Pose estimation data
===============
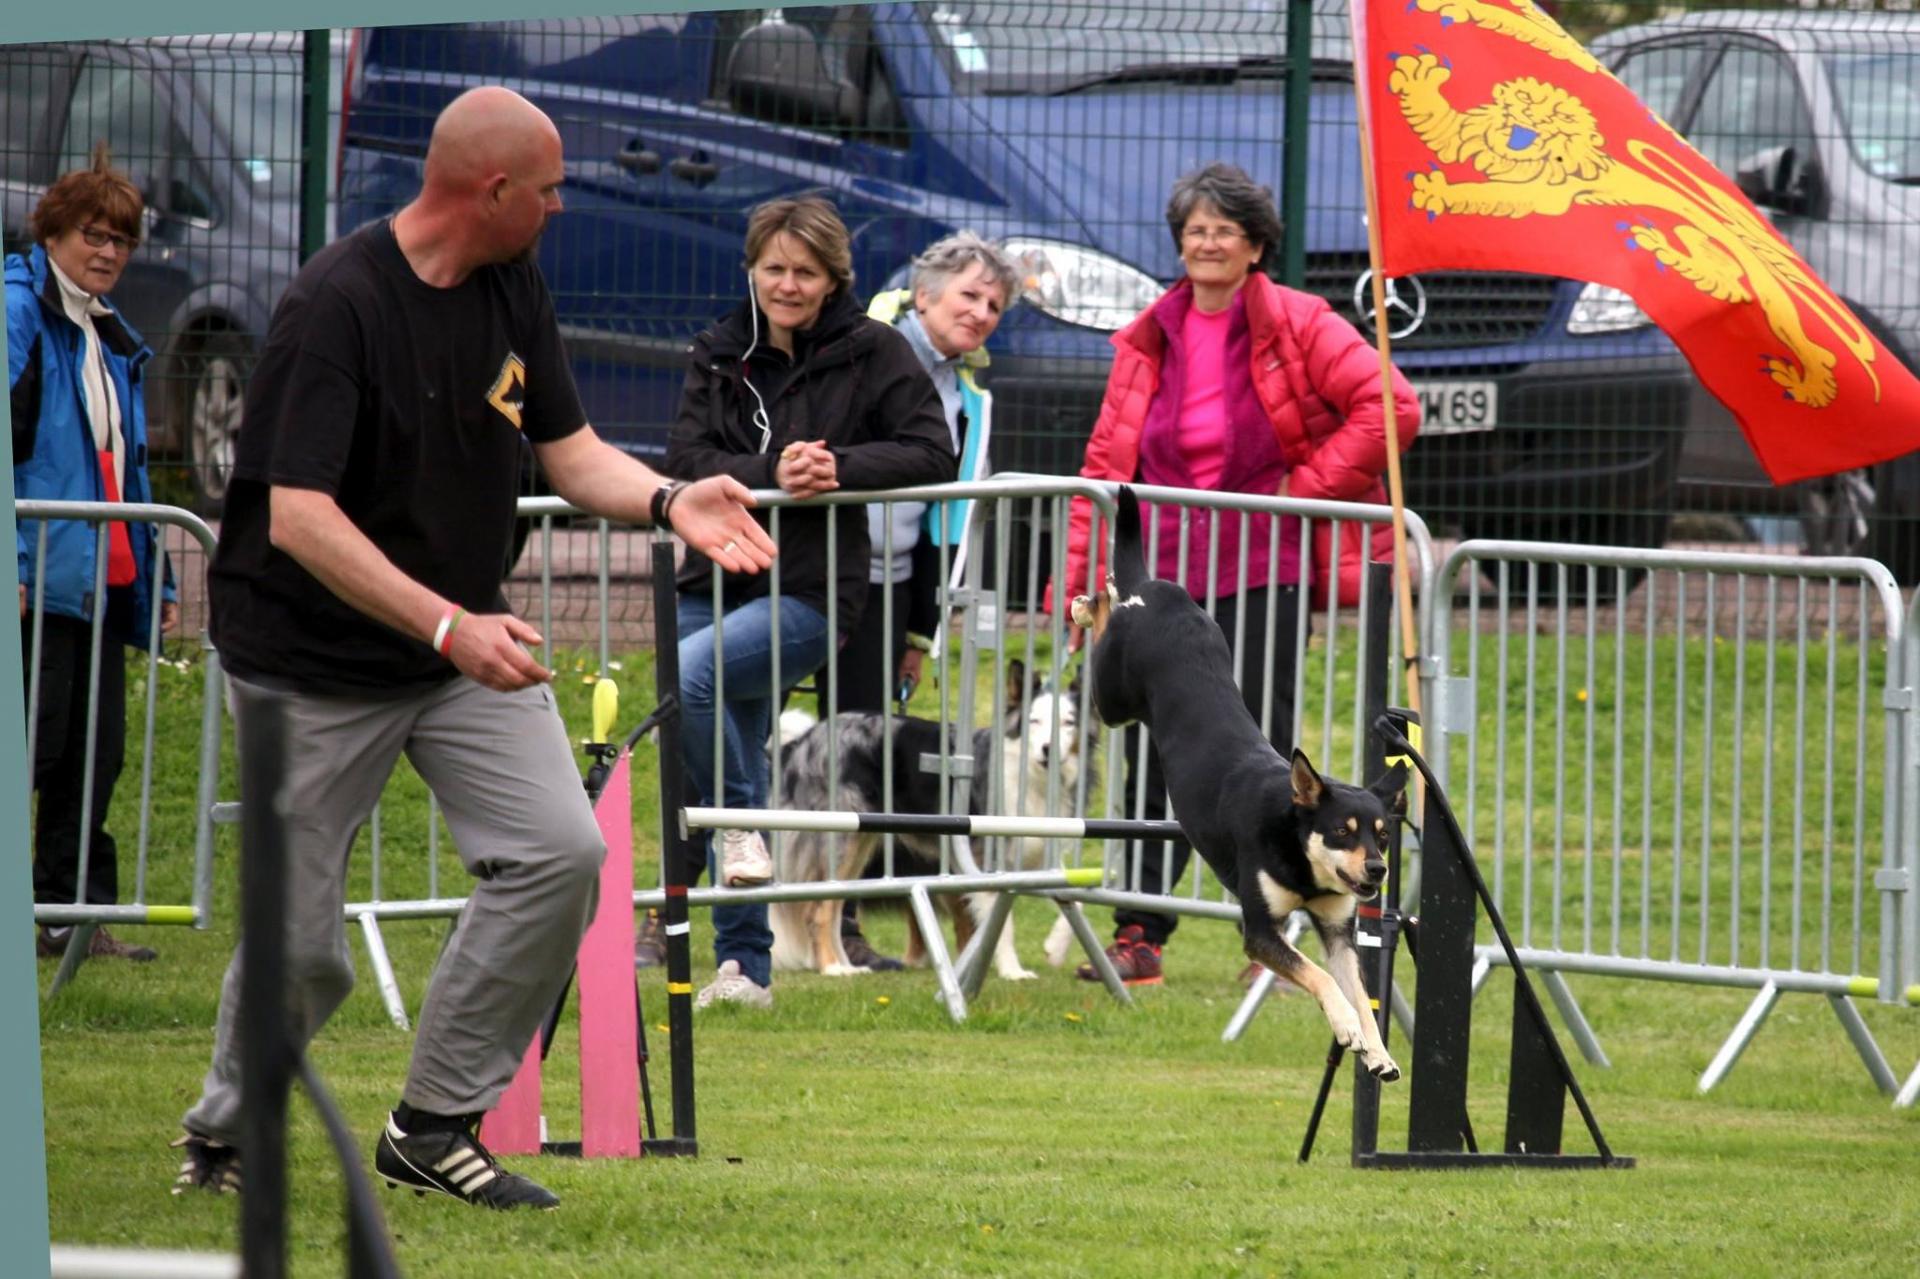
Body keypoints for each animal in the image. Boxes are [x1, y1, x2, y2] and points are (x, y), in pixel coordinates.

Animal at [1067, 483, 1413, 1083]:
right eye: (1342, 832)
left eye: (1383, 835)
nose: (1377, 870)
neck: (1294, 842)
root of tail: (1154, 591)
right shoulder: (1260, 930)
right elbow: (1323, 980)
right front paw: (1346, 1028)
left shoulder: (1338, 929)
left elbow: (1358, 991)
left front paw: (1377, 1052)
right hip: (1111, 698)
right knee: (1108, 613)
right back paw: (1091, 602)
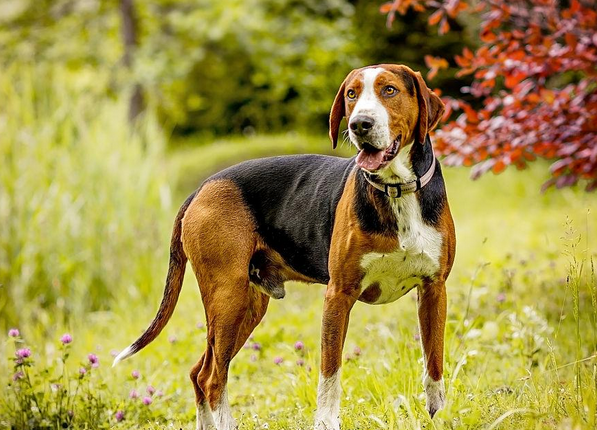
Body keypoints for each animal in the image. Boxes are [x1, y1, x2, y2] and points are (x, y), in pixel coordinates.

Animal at [114, 63, 454, 430]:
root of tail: (201, 188)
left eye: (389, 90)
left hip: (247, 307)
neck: (396, 189)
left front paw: (438, 418)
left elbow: (434, 365)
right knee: (212, 377)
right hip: (227, 297)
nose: (359, 124)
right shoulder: (338, 295)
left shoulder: (434, 290)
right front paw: (326, 423)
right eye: (351, 94)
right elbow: (330, 374)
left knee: (198, 372)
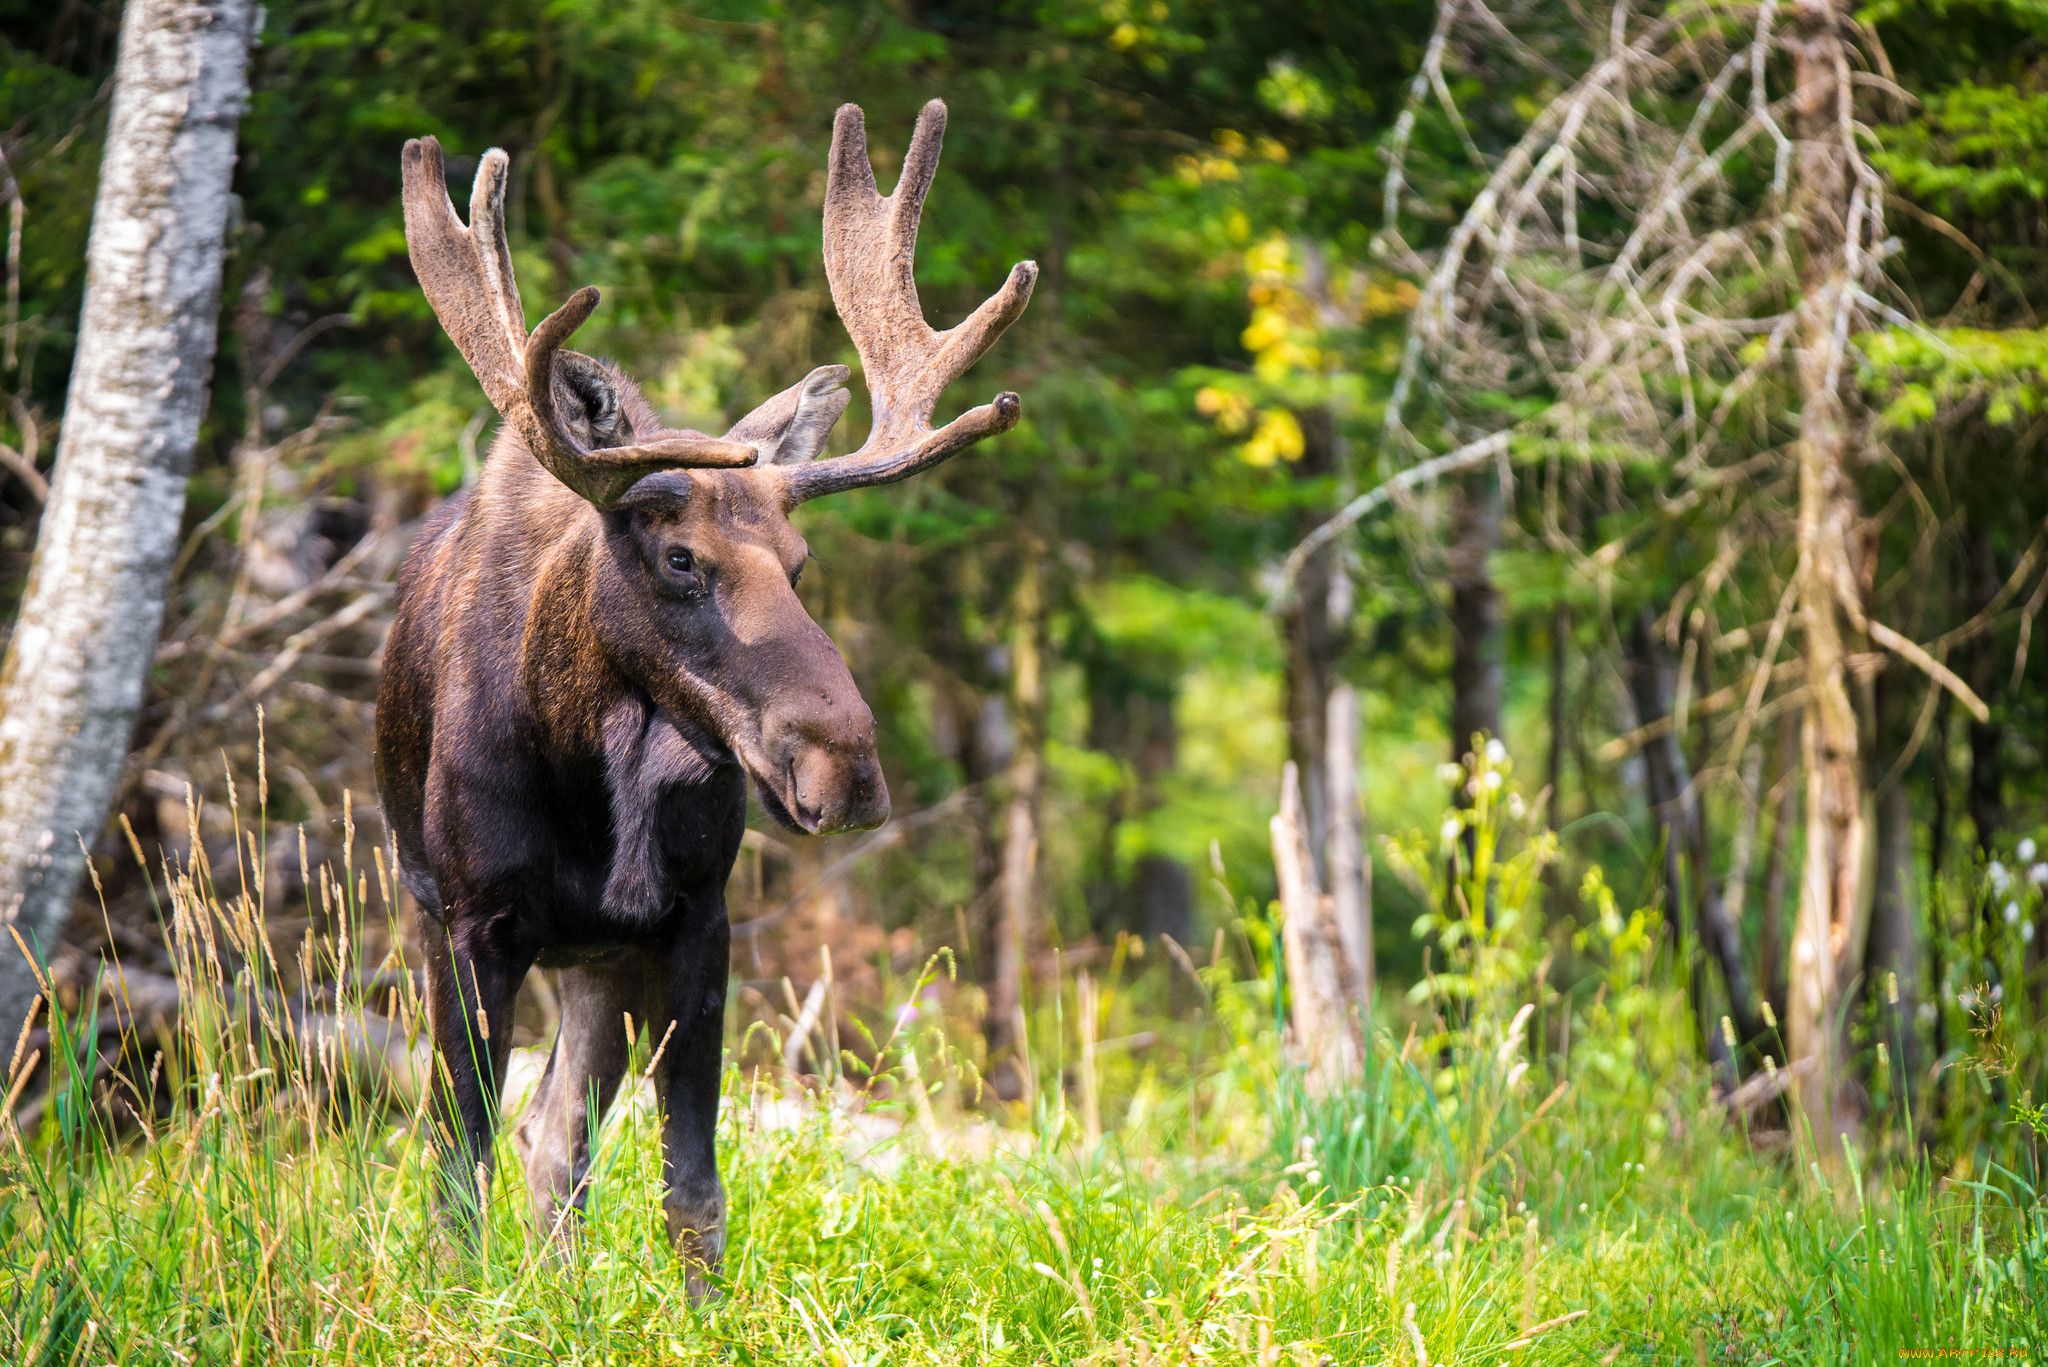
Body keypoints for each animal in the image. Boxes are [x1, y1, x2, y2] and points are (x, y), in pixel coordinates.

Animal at [376, 98, 1032, 1295]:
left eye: (801, 560)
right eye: (680, 558)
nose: (847, 765)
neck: (586, 767)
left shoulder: (697, 918)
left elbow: (691, 1189)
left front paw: (698, 1313)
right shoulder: (474, 919)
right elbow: (455, 1171)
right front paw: (456, 1305)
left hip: (599, 963)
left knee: (558, 1141)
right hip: (462, 920)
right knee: (525, 1139)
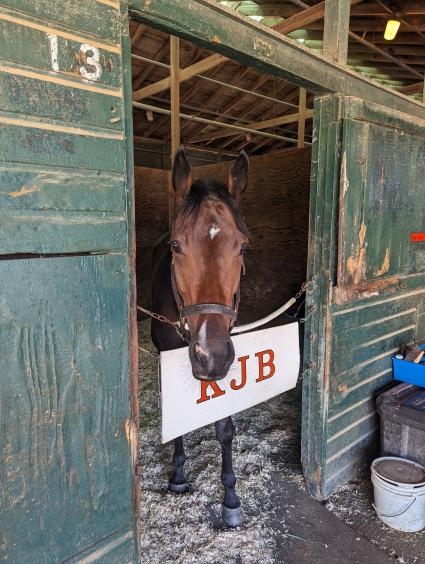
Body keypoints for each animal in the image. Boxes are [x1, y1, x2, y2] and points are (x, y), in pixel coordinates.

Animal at [151, 148, 248, 528]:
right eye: (177, 246)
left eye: (242, 247)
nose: (210, 355)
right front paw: (178, 476)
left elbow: (225, 428)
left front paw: (231, 498)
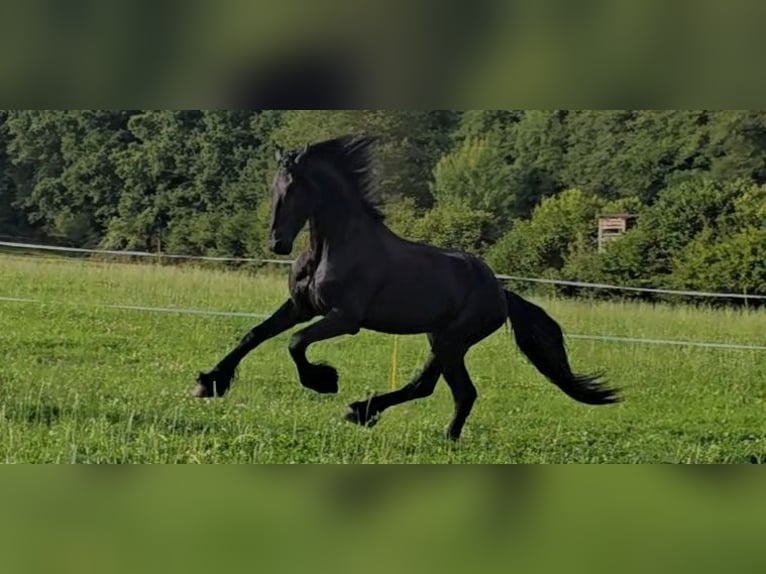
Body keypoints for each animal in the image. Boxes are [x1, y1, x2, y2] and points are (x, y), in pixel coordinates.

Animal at [194, 135, 620, 440]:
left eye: (295, 189)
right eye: (273, 188)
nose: (277, 244)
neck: (333, 246)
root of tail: (500, 293)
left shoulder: (344, 318)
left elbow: (295, 343)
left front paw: (324, 381)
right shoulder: (301, 306)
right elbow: (254, 335)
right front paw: (208, 383)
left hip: (451, 340)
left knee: (437, 387)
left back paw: (371, 414)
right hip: (442, 339)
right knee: (448, 389)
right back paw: (419, 429)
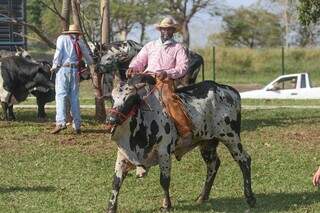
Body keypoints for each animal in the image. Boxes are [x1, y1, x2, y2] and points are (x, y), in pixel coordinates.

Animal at [105, 74, 255, 211]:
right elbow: (116, 182)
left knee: (244, 160)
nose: (111, 119)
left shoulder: (164, 152)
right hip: (207, 142)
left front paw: (167, 205)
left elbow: (164, 180)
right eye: (112, 98)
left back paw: (250, 198)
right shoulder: (123, 154)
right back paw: (202, 197)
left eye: (130, 99)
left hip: (231, 137)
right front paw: (111, 207)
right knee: (213, 164)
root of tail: (230, 91)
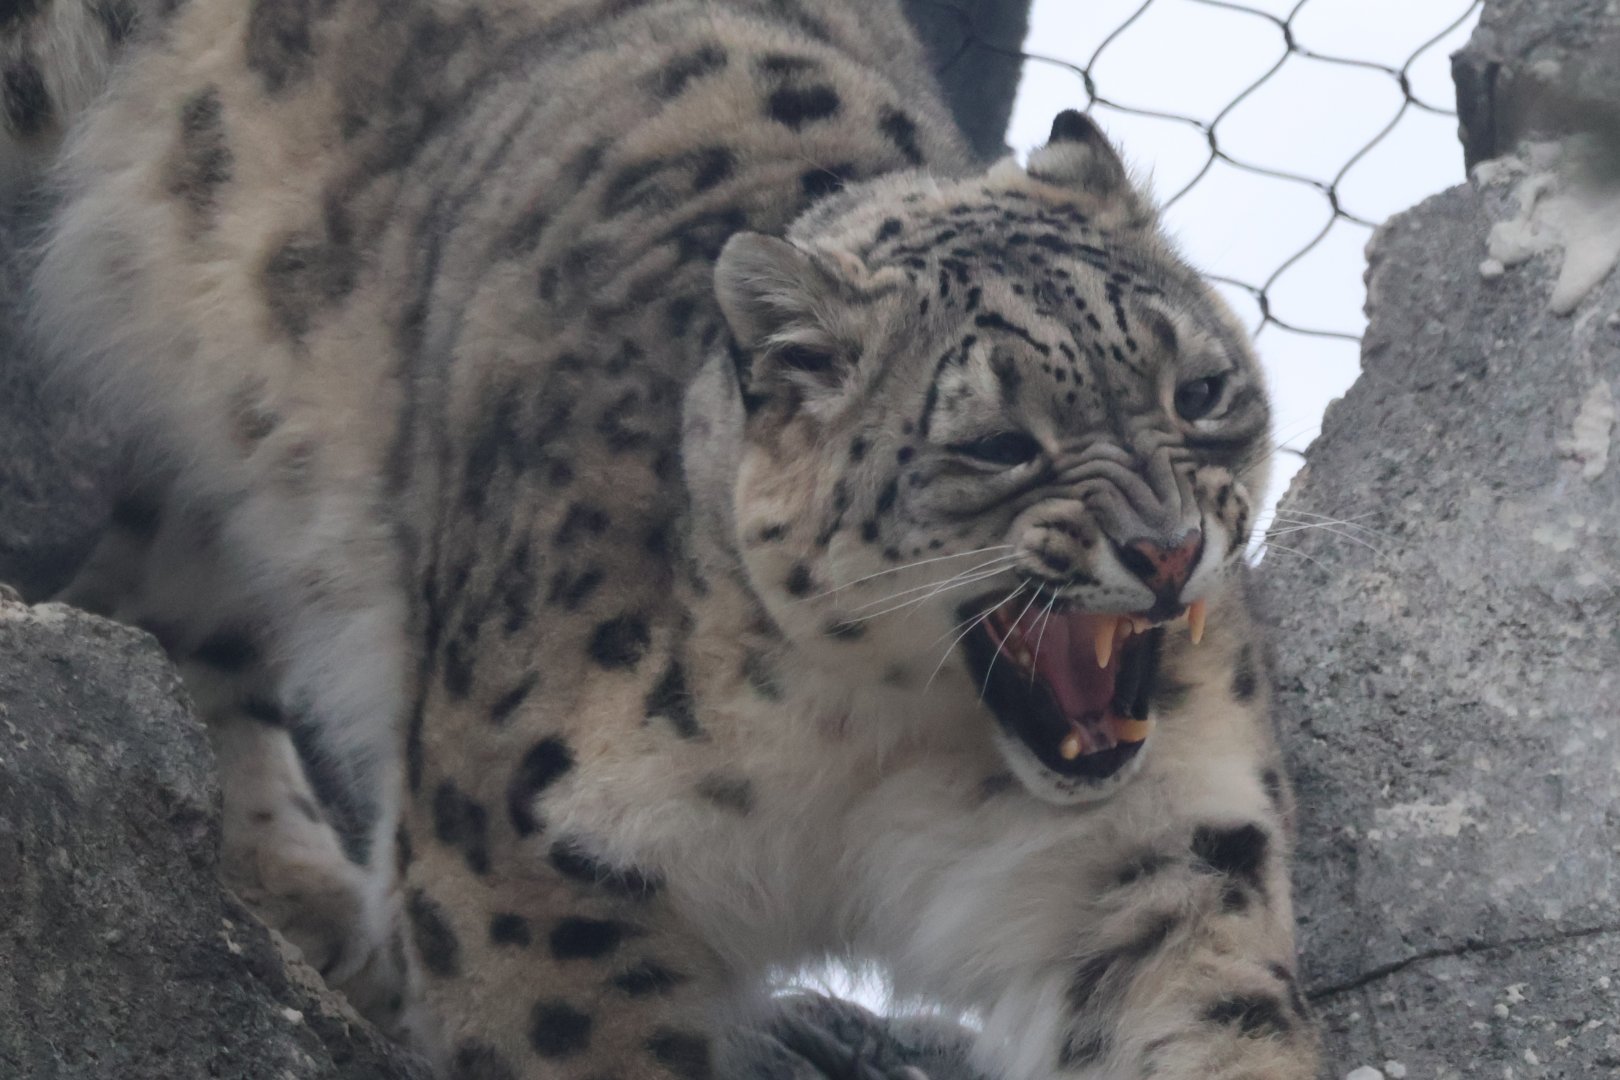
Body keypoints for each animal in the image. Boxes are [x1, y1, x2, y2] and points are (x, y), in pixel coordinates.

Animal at [1, 0, 1320, 1077]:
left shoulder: (1160, 846)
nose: (1167, 550)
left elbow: (1206, 1017)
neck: (876, 738)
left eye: (1201, 391)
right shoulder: (512, 857)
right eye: (1000, 446)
===============
*About this task*:
Please return the records as they stand, word for word, with no pictures.

*Result of this exercise*:
Body keypoints for each animal in the image. Boxes are [x1, y1, x2, y2] and points are (x, y), in pixel coordinates.

Animal at [1067, 483, 1413, 1083]:
right eye: (1342, 832)
left eye: (1383, 835)
nose: (1377, 870)
neck: (1294, 842)
root of tail: (1154, 591)
right shoulder: (1260, 930)
right elbow: (1323, 980)
right front paw: (1346, 1028)
left shoulder: (1338, 929)
left elbow: (1358, 991)
left front paw: (1377, 1052)
right hip: (1111, 698)
right knee: (1108, 613)
right back paw: (1091, 602)
Body keypoints for each animal in the image. Boxes are [x1, y1, x2, y2] and points are (x, y), in pixel coordinates.

Animal at [114, 63, 454, 430]:
root of tail: (201, 188)
left eye: (389, 90)
left hip: (247, 307)
neck: (396, 189)
left front paw: (438, 418)
left elbow: (434, 365)
right knee: (212, 377)
right hip: (227, 297)
nose: (359, 124)
right shoulder: (338, 295)
left shoulder: (434, 290)
right front paw: (326, 423)
right eye: (351, 94)
right elbow: (330, 374)
left knee: (198, 372)
Body keypoints for each animal in the image. Boxes are [x1, y1, x2, y2] and points are (x, y), in pixel coordinates.

Animal at [376, 98, 1032, 1295]:
left eye: (801, 560)
right eye: (680, 558)
nose: (847, 765)
neck: (586, 767)
left shoulder: (697, 918)
left elbow: (691, 1189)
left front paw: (698, 1313)
right shoulder: (474, 919)
right elbow: (455, 1171)
right front paw: (456, 1305)
left hip: (599, 963)
left knee: (558, 1141)
right hip: (462, 920)
right knee: (525, 1139)
Body keypoints for each animal in the image. Boxes are [x1, y1, x2, y2] and points are (x, y), in pixel coordinates.

Animal at [151, 148, 248, 528]:
right eye: (177, 246)
left eye: (242, 247)
nose: (210, 355)
right front paw: (178, 476)
left elbow: (225, 428)
left front paw: (231, 498)
Body keypoints for each animal in the image. Boxes are [x1, y1, x2, y2] and points are (x, y), in pixel coordinates.

Animal at [194, 135, 620, 440]:
left eye: (295, 189)
right eye: (273, 188)
nose: (277, 244)
neck: (333, 246)
root of tail: (500, 293)
left shoulder: (344, 318)
left elbow: (295, 343)
left front paw: (324, 381)
right shoulder: (301, 306)
right elbow: (254, 335)
right front paw: (208, 383)
left hip: (451, 340)
left knee: (437, 387)
left back paw: (371, 414)
right hip: (442, 339)
right knee: (448, 389)
right back paw: (419, 429)
Body keypoints for each animal in the image. Boxes are [x1, y1, x2, y2] and points are (x, y), in pixel coordinates.

Animal at [105, 74, 255, 211]:
right elbow: (116, 182)
left knee: (244, 160)
nose: (111, 119)
left shoulder: (164, 152)
right hip: (207, 142)
left front paw: (167, 205)
left elbow: (164, 180)
right eye: (112, 98)
left back paw: (250, 198)
right shoulder: (123, 154)
right back paw: (202, 197)
left eye: (130, 99)
left hip: (231, 137)
right front paw: (111, 207)
right knee: (213, 164)
root of tail: (230, 91)
Body keypoints for each animal in the image. Boxes are [x1, y1, x2, y2] and points are (x, y), in pixel coordinates.

Animal at [1, 0, 1320, 1077]:
left shoulder: (1160, 846)
nose: (1167, 550)
left elbow: (1206, 1017)
neck: (876, 738)
left eye: (1201, 391)
right shoulder: (512, 857)
right eye: (1000, 446)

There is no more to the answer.